TASK REQUIREMENTS: Look below for the line containing "left shoulder: (463, 321)"; write out that line and each one after it to the end, exactly, and nothing else.

(People photos with keypoints)
---
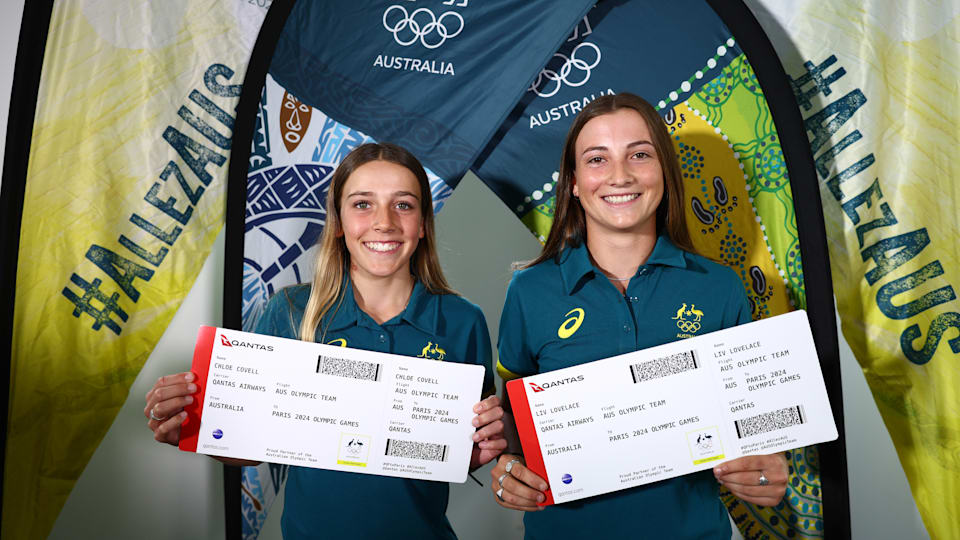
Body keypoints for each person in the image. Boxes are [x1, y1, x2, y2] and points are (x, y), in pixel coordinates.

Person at [145, 142, 505, 539]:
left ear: (422, 224)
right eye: (362, 204)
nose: (384, 222)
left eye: (403, 205)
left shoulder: (463, 321)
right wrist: (196, 425)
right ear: (338, 223)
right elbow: (249, 445)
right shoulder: (291, 311)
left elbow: (460, 445)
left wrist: (471, 452)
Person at [489, 93, 788, 538]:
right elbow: (513, 416)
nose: (620, 175)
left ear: (664, 171)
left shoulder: (720, 287)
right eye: (597, 159)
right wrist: (507, 466)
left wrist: (767, 471)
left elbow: (757, 431)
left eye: (640, 155)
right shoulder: (529, 291)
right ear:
---
ANSWER SECTION:
left shoulder: (463, 321)
right wrist: (196, 425)
right ear: (338, 223)
right elbow: (249, 445)
right shoulder: (291, 311)
left elbow: (460, 445)
left wrist: (471, 452)
Person at [489, 93, 788, 538]:
right elbow: (513, 416)
nose: (620, 175)
left ear: (664, 171)
left shoulder: (720, 287)
right eye: (597, 159)
right wrist: (507, 466)
left wrist: (767, 471)
left elbow: (757, 431)
left eye: (640, 155)
right shoulder: (529, 291)
right ear:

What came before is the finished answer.